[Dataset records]
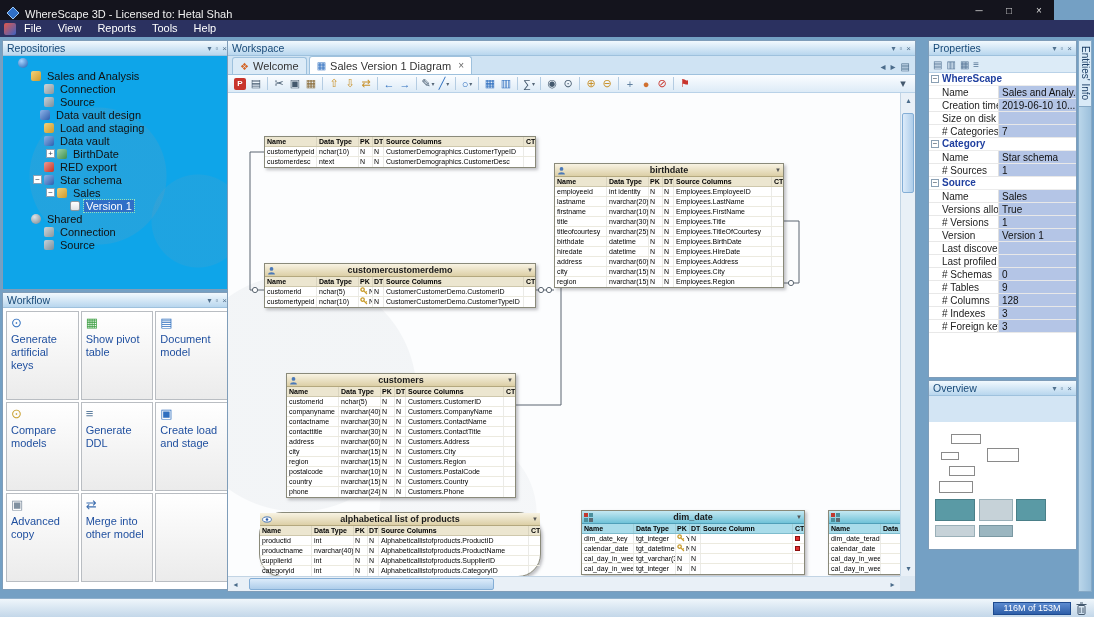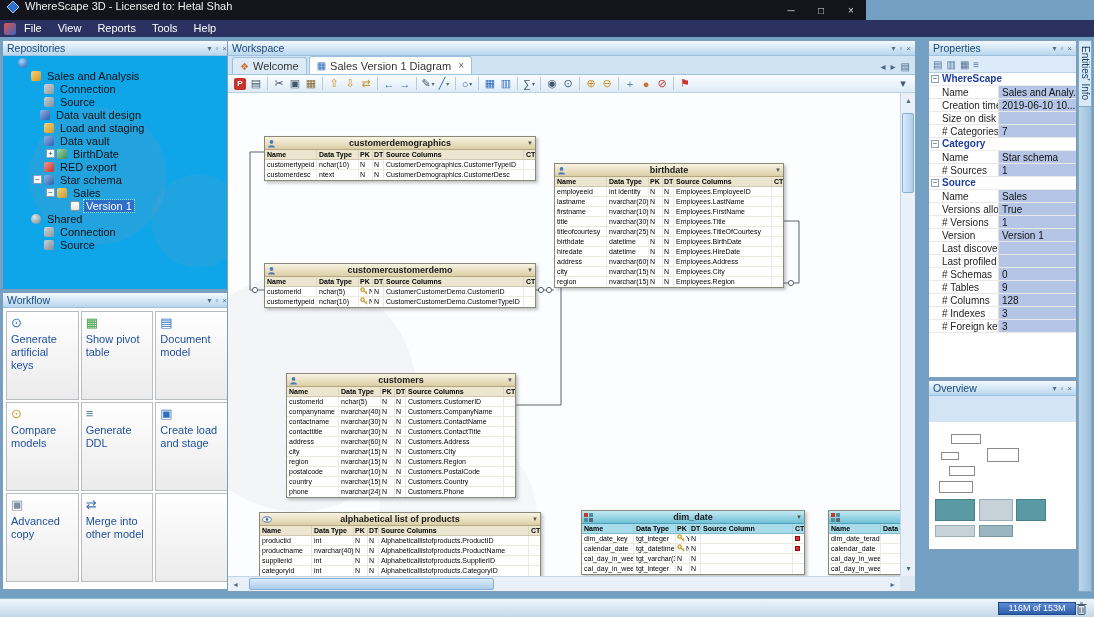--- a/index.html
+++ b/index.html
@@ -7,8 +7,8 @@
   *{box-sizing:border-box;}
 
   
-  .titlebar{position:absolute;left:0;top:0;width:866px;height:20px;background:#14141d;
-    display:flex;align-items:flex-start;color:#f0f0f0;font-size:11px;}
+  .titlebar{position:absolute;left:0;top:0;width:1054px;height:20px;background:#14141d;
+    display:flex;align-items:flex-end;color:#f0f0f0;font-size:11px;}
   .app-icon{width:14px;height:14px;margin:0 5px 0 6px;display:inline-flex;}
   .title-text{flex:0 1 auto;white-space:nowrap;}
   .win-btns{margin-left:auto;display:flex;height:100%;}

---

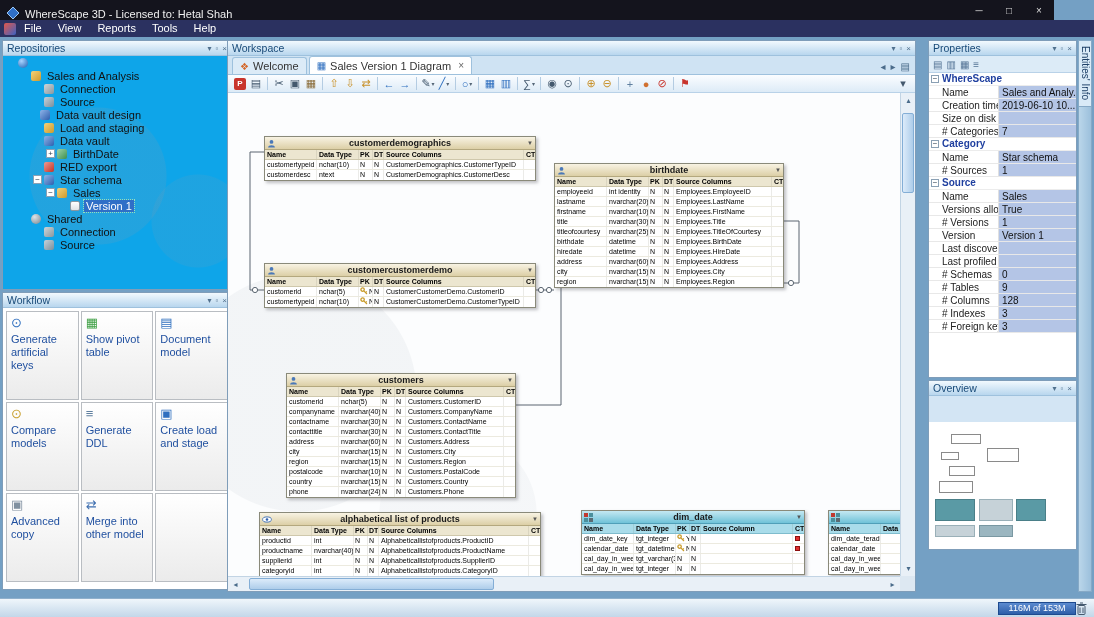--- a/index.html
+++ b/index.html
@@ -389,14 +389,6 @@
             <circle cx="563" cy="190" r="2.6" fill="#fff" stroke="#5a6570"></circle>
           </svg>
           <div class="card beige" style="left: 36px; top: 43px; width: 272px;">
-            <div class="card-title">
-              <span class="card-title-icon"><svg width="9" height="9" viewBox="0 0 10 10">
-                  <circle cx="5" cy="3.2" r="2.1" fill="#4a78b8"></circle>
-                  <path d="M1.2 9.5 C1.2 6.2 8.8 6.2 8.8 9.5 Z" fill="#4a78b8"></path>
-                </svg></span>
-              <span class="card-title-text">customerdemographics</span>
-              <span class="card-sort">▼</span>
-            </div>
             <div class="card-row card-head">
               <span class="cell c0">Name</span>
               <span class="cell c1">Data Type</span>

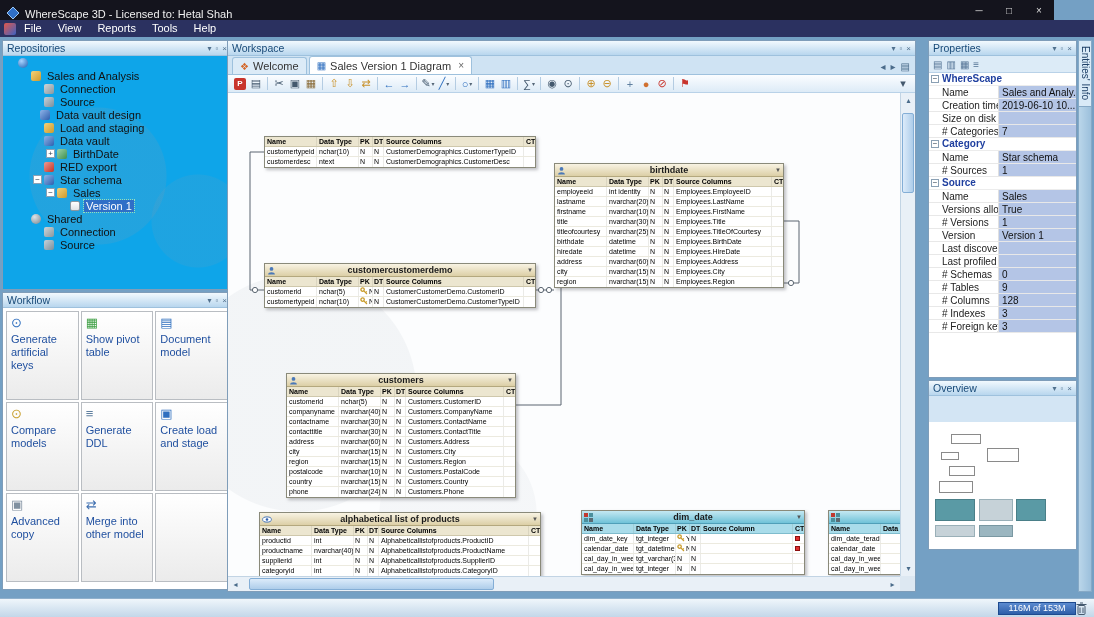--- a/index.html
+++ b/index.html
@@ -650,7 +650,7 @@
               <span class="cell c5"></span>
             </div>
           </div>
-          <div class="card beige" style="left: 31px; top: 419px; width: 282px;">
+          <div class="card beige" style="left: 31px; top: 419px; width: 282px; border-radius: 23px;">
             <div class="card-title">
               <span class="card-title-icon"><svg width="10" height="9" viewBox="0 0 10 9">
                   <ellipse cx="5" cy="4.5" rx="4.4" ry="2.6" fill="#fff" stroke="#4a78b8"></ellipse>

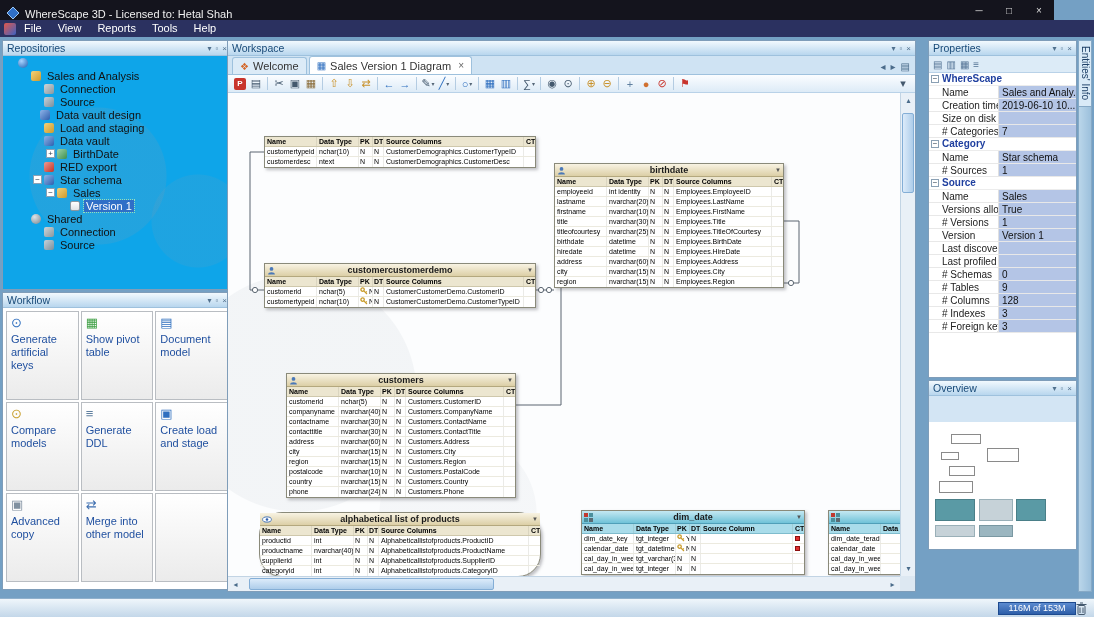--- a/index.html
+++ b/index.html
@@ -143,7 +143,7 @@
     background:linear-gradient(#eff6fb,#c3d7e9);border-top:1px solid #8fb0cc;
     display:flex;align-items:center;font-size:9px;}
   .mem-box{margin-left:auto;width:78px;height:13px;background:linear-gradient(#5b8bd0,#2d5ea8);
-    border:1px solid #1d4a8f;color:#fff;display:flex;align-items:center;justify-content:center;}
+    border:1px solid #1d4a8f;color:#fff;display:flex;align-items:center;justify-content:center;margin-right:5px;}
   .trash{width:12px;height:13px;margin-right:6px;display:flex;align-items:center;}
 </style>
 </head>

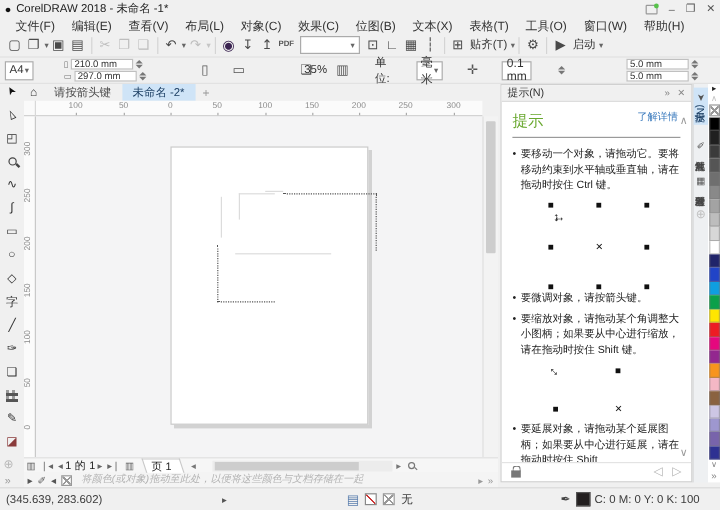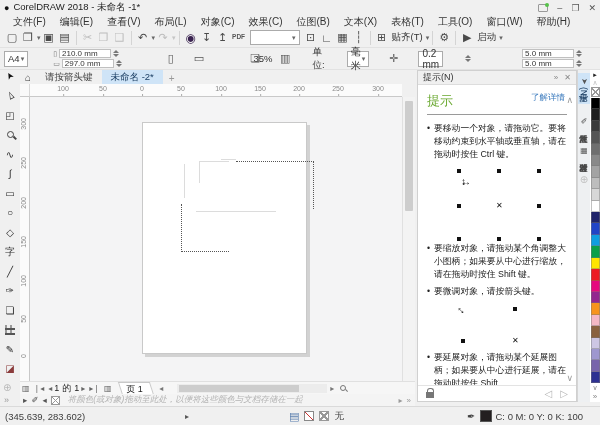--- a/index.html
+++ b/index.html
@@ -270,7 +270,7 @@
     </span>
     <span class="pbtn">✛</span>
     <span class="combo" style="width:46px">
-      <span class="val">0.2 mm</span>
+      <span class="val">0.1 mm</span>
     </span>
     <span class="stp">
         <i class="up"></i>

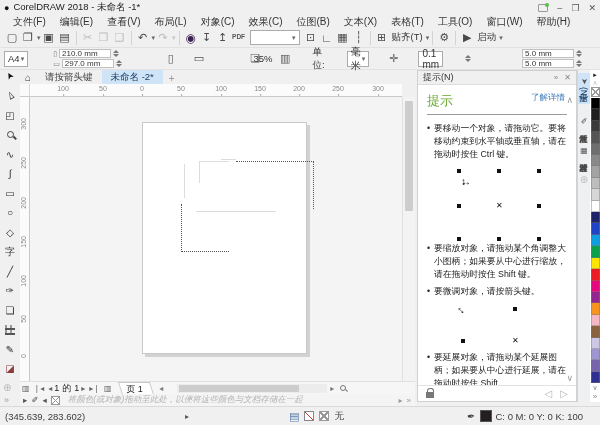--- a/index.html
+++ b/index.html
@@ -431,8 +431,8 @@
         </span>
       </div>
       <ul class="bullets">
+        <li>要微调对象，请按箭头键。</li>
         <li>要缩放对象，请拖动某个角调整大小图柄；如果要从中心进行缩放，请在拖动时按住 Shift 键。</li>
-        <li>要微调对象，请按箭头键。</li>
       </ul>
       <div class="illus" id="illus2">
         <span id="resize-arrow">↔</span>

== Task requirements ==
Identify the lines above that contain the word "beige", then copy them.

== Response ==
           <div class="card beige" style="left: 36px; top: 43px; width: 272px;">
-          <div class="card beige" style="left: 31px; top: 419px; width: 282px;">
+          <div class="card beige" style="left: 31px; top: 419px; width: 282px; border-radius: 23px;">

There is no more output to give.